__Brief__:
Go through the material and tally the lines containing the string "Normal". Give the total alone.

━━━━━ Records supplied

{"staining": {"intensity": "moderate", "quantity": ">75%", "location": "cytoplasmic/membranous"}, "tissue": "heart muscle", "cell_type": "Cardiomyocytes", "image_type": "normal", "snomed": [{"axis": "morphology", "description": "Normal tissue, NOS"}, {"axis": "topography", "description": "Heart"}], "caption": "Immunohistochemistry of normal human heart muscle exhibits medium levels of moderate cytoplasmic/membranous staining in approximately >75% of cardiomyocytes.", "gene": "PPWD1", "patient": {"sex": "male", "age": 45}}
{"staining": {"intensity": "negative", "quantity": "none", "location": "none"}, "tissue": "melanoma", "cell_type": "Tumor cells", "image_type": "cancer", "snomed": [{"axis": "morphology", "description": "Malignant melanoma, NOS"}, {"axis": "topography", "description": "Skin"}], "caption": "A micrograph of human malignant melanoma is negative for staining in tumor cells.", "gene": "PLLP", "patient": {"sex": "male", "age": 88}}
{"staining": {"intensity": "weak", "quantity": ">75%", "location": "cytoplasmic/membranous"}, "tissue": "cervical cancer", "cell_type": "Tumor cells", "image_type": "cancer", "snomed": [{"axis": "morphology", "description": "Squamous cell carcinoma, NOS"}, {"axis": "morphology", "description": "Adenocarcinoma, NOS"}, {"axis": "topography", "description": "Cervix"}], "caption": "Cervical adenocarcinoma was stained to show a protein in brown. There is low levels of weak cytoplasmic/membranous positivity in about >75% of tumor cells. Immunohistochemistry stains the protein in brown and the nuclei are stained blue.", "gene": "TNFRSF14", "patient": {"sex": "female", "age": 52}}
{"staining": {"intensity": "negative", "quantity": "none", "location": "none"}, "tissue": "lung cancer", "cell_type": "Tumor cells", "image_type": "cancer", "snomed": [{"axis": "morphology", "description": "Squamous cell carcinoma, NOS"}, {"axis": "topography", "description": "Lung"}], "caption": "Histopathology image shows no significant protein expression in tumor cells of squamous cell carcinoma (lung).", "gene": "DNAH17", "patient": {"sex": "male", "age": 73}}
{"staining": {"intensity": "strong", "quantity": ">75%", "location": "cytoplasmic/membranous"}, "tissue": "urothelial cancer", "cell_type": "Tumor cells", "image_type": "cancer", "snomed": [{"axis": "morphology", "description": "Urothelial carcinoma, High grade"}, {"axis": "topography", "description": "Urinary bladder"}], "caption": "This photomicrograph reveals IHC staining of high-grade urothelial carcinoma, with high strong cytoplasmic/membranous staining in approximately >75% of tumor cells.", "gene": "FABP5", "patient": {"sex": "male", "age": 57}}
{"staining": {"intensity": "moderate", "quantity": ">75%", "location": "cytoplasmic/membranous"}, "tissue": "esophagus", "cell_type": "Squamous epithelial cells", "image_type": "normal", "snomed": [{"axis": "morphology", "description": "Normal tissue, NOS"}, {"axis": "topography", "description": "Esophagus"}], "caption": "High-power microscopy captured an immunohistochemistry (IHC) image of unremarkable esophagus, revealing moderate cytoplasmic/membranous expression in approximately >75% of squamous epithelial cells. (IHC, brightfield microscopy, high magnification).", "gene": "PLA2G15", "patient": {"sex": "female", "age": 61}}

━━━━━━━━━━

__Answer below__:
2